Minchew and Behn (2019) have tested the theory that massive ice cliffs on the coast of Antarctica could collapse, causing rapid and catastrophic sea level rise. In their paper: Marine Ice Cliff Instability Mitigated by Slow Removal of Ice Shelves, they note:

The seaward flow of ice from grounded ice sheets to the ocean is often resisted by the buttressing effect of floating ice shelves. These ice shelves risk collapsing as the climate warms, potentially exposing tall cliff faces. Some suggest ice cliffs taller than ~90 m could collapse under their own weight, exposing taller cliffs further to the interior of a thickening ice sheet, leading to runaway ice‐sheet retreat. This model, however, is based on studies of pre‐existing cliffs found at calving fronts.

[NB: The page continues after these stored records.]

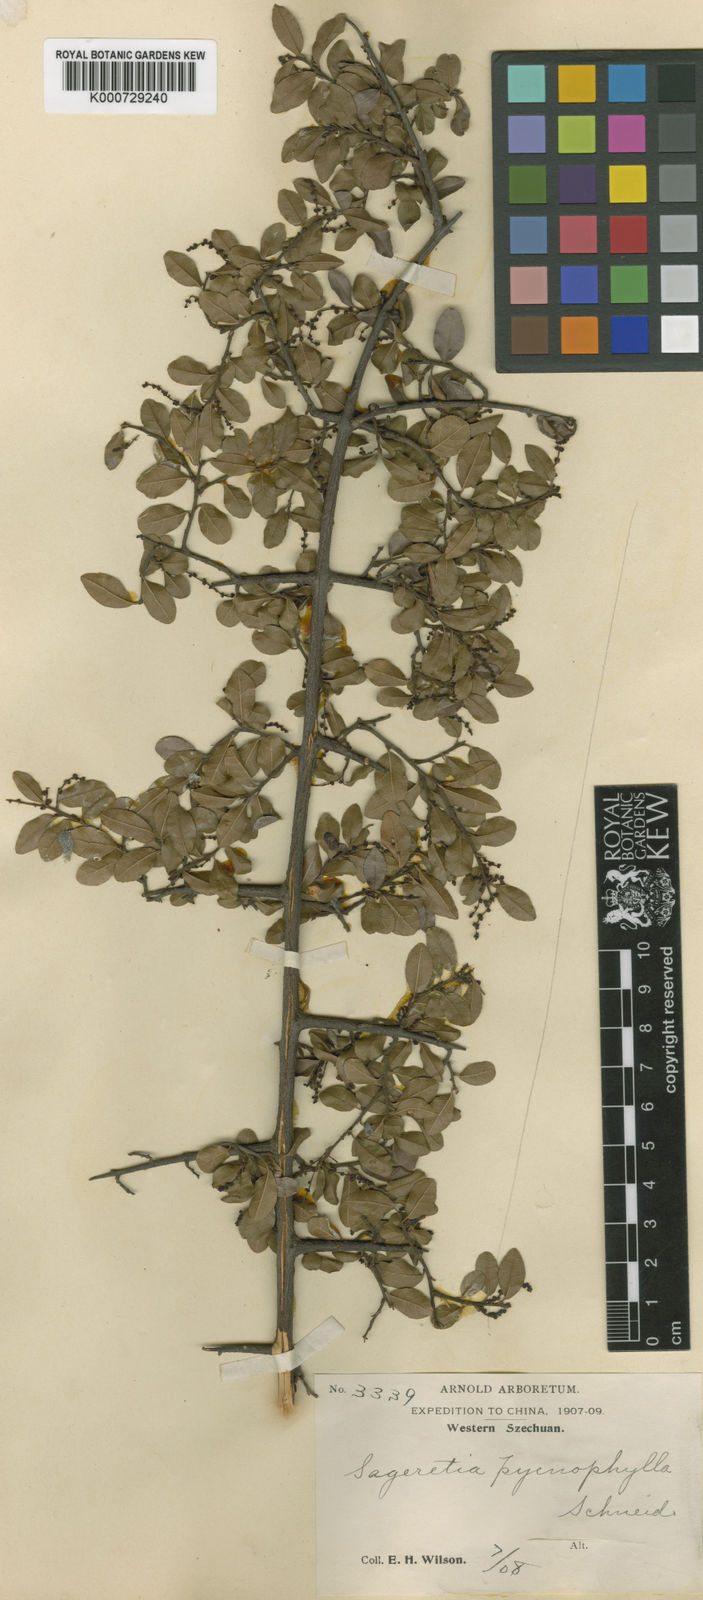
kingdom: Plantae
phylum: Tracheophyta
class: Magnoliopsida
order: Rosales
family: Rhamnaceae
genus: Sageretia
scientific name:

If the ice shelf is removed rapidly, deformation may be concentrated, forming vertical cracks and potentially leading to the collapse of small (e.g., 90‐m) cliffs. However, if we consider ice‐shelf collapse timescales longer than a few days (consistent with observations), deformation is distributed throughout the cliff, which flows viscously rather than collapsing. We expect including the effects of such ice‐shelf collapse timescales in future ice‐sheet models would mitigate runaway cliff collapse and reduce predicted ice‐sheet mass loss.